Into untrysting days.

And all too soon that happy moon was hid in sorrow's haze.


IX

For now at dawn she rose to dress

With blooms some honored vase,

Or to embroider or brew tea's

Sweet ceremonial grace.

Or she at dusk, in sick distress,

Before the butsudan,

Must to ancestral tablets pray – not to her Moto-San!


X

Not unto him, her love, who sways

Her breast, as moon the tide,

Whose breath is incense – Ah, again

To see him softly glide

Before the grave god-idol's gaze

Of inward ecstasy,

To watch the great bell boom for him its mystic sutra-plea.


XI

But weeks grew into weariness,

And weariness to pain,

And pain to lonely wildness, which

Set fire unto her brain.

And, "I will see my love!" distress

Made fair O-Shichi cry,

"Tho for ten lives away from him I then must live and die."


XII

Yet – no!
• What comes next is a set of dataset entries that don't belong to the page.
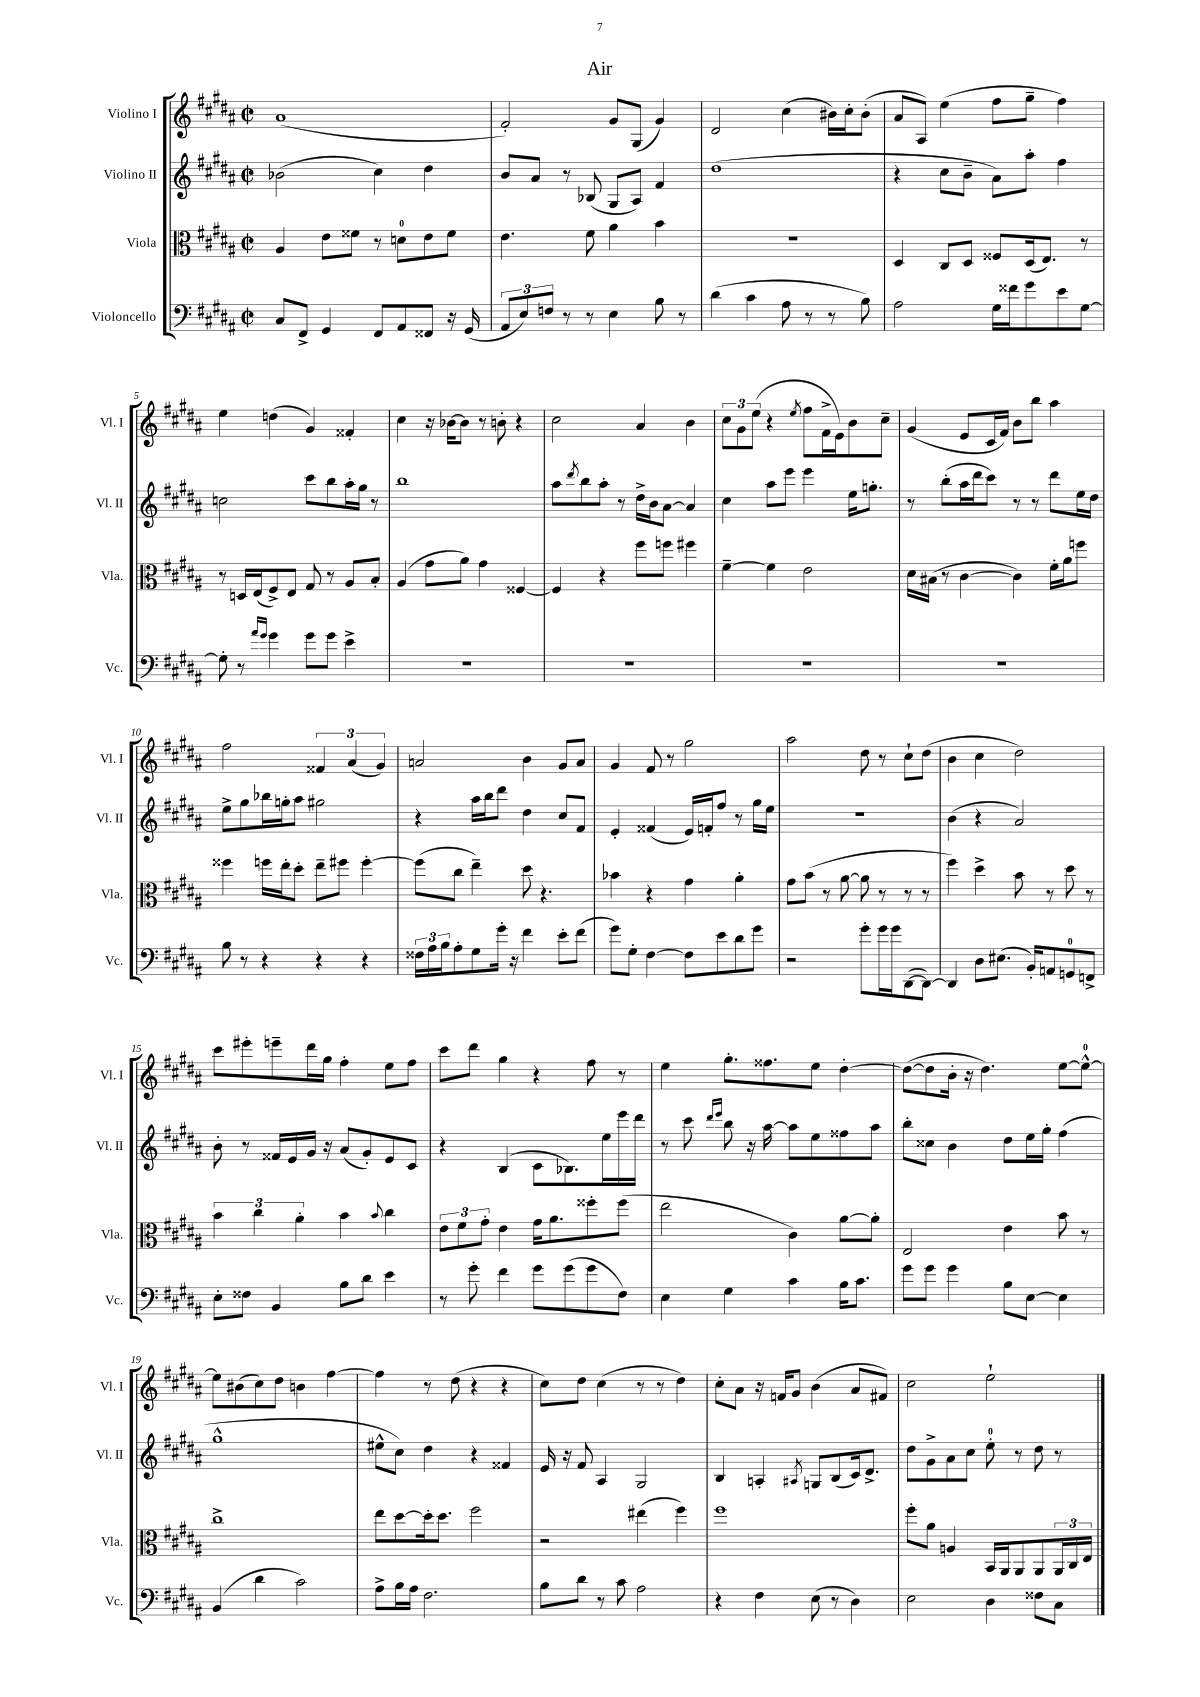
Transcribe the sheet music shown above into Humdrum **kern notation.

**kern	**kern	**kern	**kern
*staff4	*staff3	*staff2	*staff1
*clefF4	*clefC3	*clefG2	*clefG2
*k[f#c#g#d#a#]	*k[f#c#g#d#a#]	*k[f#c#g#d#a#]	*k[f#c#g#d#a#]
*M2/2	*M2/2	*M2/2	*M2/2
*met(c|)	*met(c|)	*met(c|)	*met(c|)
8C#	4A#	(2b-	(1a#
8FF#^	.	.	.
4GG#	8e	.	.
.	8f##	.	.
8FF#	8r	4cc#)	.
8AA#	8d	.	.
8FF##	8e	4dd#	.
16r	8f##	.	.
(16GG#	.	.	.
=	=	=	=
12AA#	4.e	8b	2f#')
12E)	.	.	.
.	.	8a#	.
12F	.	.	.
8r	.	8r	.
8r	8f#	(8B-	.
4E	4a#	8G#	8g#
.	.	8A#)	(8G#
8B	4b	4f#	4g#)
8r	.	.	.
=	=	=	=
(4d#	1r	(1dd#	2d#
4c#	.	.	.
8A#	.	.	(4cc#
8r	.	.	.
8r	.	.	16b#)
.	.	.	16cc#'
8B)	.	.	(8b#'
=	=	=	=
2A#	4D#	4r	8a#
.	.	.	8A#)
.	8C#	8cc#	(4ee
.	8D#	8b~	.
16G#	8F##	8a#)	8ff#
16f##	.	.	.
8g#	(16D#	8aa#'	8gg#~
.	8.E)	.	.
8e	.	4ff#	4ff#)
[8G#	8r	.	.
=	=	=	=
8G#']	8r	2cc	4ee
8r	16D	.	.
.	(16E	.	.
16qqa#	.	.	.
16qqg#	.	.	.
4g#	8F#^)	.	(4dd
.	8E	.	.
8g#	8G#	8ccc#	4g#)
8g#	8r	8bb	.
4e^	8A#	16aa#'	4f##'
.	.	16gg#	.
.	8B'	8r	.
=	=	=	=
1r	(4A#	1bb	4cc#
.	8g#	.	16r
.	.	.	[16b-
.	8a#)	.	8b-]
.	4g#	.	8r
.	.	.	8b'
.	[4F##	.	4r
=	=	=	=
1r	4F##]	8aa#	2cc#
.	.	8qddd#	.
.	.	8bb	.
.	4r	8aa#'	.
.	.	8r	.
.	8ff#	16dd#^	4a#
.	.	16b	.
.	8ff	[8a#	.
.	4ff#	4a#]	4b
=	=	=	=
1r	[4f#~	4cc#	12cc#
.	.	.	12g#
.	.	.	(12ee
.	4f#]	8aa#	4r
.	.	8eee	.
.	.	.	8qee
.	2e	4eee	8ff#
.	.	.	16f#^
.	.	.	16e)
.	.	16ee	8b
.	.	8.gg'	.
.	.	.	8cc#~
=	=	=	=
1r	16d#	8r	(4g#
.	(16B#	.	.
.	8r	(8bb'	.
.	[4c#	16aa#	8e
.	.	16ddd#	.
.	.	8ccc#)	16c#
.	.	.	16f#)
.	4c#])	8r	8b
.	.	8r	8bb
.	16f#'	8ddd#	4aa#
.	16a#	.	.
.	8ff	16ee	.
.	.	16dd#	.
=	=	=	=
8B	4ff##	8ee^	2ff#
8r	.	8gg#	.
4r	16ff	16bb-	.
.	16ee'	16gg'	.
.	8dd#'	8aa#	.
4r	8ee~	2gg#	6f##
.	8ff#	.	.
.	.	.	(6a#
4r	[4ff#'	.	.
.	.	.	6g#)
=	=	=	=
24F##	(8ff#]	4r	2a
24A#	.	.	.
24B	.	.	.
8A#'	8cc#	.	.
8G#	4ee~)	16aa#	.
.	.	16bb	.
16g#'	.	8ddd#	.
16r	.	.	.
4f#	8dd#	4dd#	4b
.	4.r	.	.
8e'	.	8cc#	8g#
(8f#	.	8f#	8a
=	=	=	=
8g#)	4b-	4e'	4g#
8G#'	.	.	.
[4F#	4r	(4f##	8f#
.	.	.	8r
8F#]	4g#	16e)	2gg#
.	.	16f'	.
8e	.	8ff#	.
8d#	4a#'	8r	.
8g#	.	16gg#	.
.	.	16ee	.
=	=	=	=
2r	8g#	1r	2aa#
.	(8b	.	.
.	8r	.	.
.	[8a#	.	.
8g#'	8a#]	.	8dd#
16g#	8r	.	8r
16g#	.	.	.
([8DD#	8r	.	8cc#`
8DD#_)	8r	.	(8dd#
=	=	=	=
4DD#]	4ff#)	(4b	4b
8D#	4dd#^	4r	4cc#
(8.E#	.	.	.
.	8b	2a#)	2dd#)
16BB')	.	.	.
8AA	8r	.	.
8GG	8dd#	.	.
8FF^	8r	.	.
=	=	=	=
8E'	6b	8b'	8ccc#
8F##	.	8r	8eee#'
.	6cc#	.	.
4BB	.	16f##	8eee~
.	.	16e	.
.	6a#'	.	.
.	.	16g#	16ddd#
.	.	16r	16gg#
8B	4b	(8a#	4ff#'
8d#	.	8g#')	.
.	8qqb	.	.
4e	4cc#	8e	8ee
.	.	8c#	8ff#
=	=	=	=
8r	12e	4r	8ccc#
.	12f#	.	.
8g#'	.	.	8ddd#
.	12g#'	.	.
4f#	4e	(4B	4gg#
8g#	16g#	8c#	4r
.	8.a#	.	.
(8g#	.	8.B-)	.
8g#	8ff##'	.	8ff#
.	.	16ee	.
8F#)	(8ff##	16eee	8r
.	.	16ddd#	.
=	=	=	=
4E	2ee	8r	4ee
.	.	8ccc#	.
.	.	16qqddd#	.
.	.	16qqeee	.
4G#	.	8bb	8.gg#'
.	.	16r	.
.	.	[16aa#	8.ff##
4c#	4c#)	8aa#]	.
.	.	8ee	8ee
16B	[8a#	8ff##	[4dd#'
8.c#	.	.	.
.	8a#']	8aa#	.
=	=	=	=
8g#	2E	8bb'	(8dd#_
8g#	.	8cc##	8dd#]
4g#	.	4b	16b'
.	.	.	16r
.	.	.	4.dd#)
8B	4e	8dd#	.
[8E	.	16ee	.
.	.	16gg#'	.
4E]	8b	(4ff#	[8ee
.	8r	.	8ee^^_
=	=	=	=
(4BB	1cc#^	1gg#^^	8ee]
.	.	.	(8b#
4d#	.	.	8cc#)
.	.	.	8dd#
2c#)	.	.	4b
.	.	.	[4ff#
=	=	=	=
8A#^	8ee	8ee#^^	4ff#]
16B	[8dd#	8cc#)	.
16A#	.	.	.
2.F#	16dd#']	4dd#	8r
.	8.dd#	.	.
.	.	.	(8dd#
.	2ff#	4r	4r
.	.	4f##	4r
=	=	=	=
8B	2r	16e	8cc#)
.	.	16r	.
8d#	.	8f#	8dd#
8r	.	4A#	(4cc#
8c#	.	.	.
2A#	(4ee#	2G#	8r
.	.	.	8r
.	4ff#)	.	4dd#)
=	=	=	=
4r	1ff#	4B	8cc#'
.	.	.	8a#
4F#	.	4A'	16r
.	.	.	16f
.	.	.	8g#
.	.	8qA#	.
(8E	.	8G	(4b
8r	.	(8B	.
4D#)	.	16c#)	8a#
.	.	8.d#^	.
.	.	.	8f#)
=	=	=	=
2E	8ff#'	8dd#	2cc#
.	8a#	8g#^	.
.	4A	8a#	.
.	.	8cc#	.
4D#	16BB	8ee'	2ee`
.	16AA#	.	.
.	8AA#	8r	.
8F##	8AA#	8dd#	.
8C#	24AA#	8r	.
.	24C#	.	.
.	24E	.	.
==	==	==	==
*-	*-	*-	*-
She dared not go to him,

To her he could not come.

Then, sudden a thought her being swept

And struck her loud heart dumb.

Till in her rose confusion dim,

Fear fighting with Desire —

Which to O-Shichi took the shape of Fudo, god of fire.


XIII

And Fudo won her: for that night

Did fond O-Shichi dare

To set aflame her father's house,

Hoping again to share

The temple with her acolyte,

Her lover-priest, who, spent

With speechless passion for her face, in vain strove to repent.


XIV

But ah! what destiny can do

Is not for folly's hand.

The flames O-Shichi kindled were

From sea to Shiba fanned.

And it was learned a love-sick girl

Had charred a thousand homes.

Then were the fury-smitten folk like to a sea that foams.


XV

And so they seized her: but not in

The temple – O not there

Had she been led again by priests

In pity – led to share

Her lover's eyes; no, but her sin

Brought not one dear delight

To poor O-Shichi – who was now to look on her last rite.


XVI

For to the stake they bound her – fire

They lit – to be her fate…

O-Shichi, have I dreamt it all?

Your face, the temple gate,

The fair boy-priest shut from desire

In Buddhahood to-be?

Then let me dream and ever dream, O flower by Yedo's sea.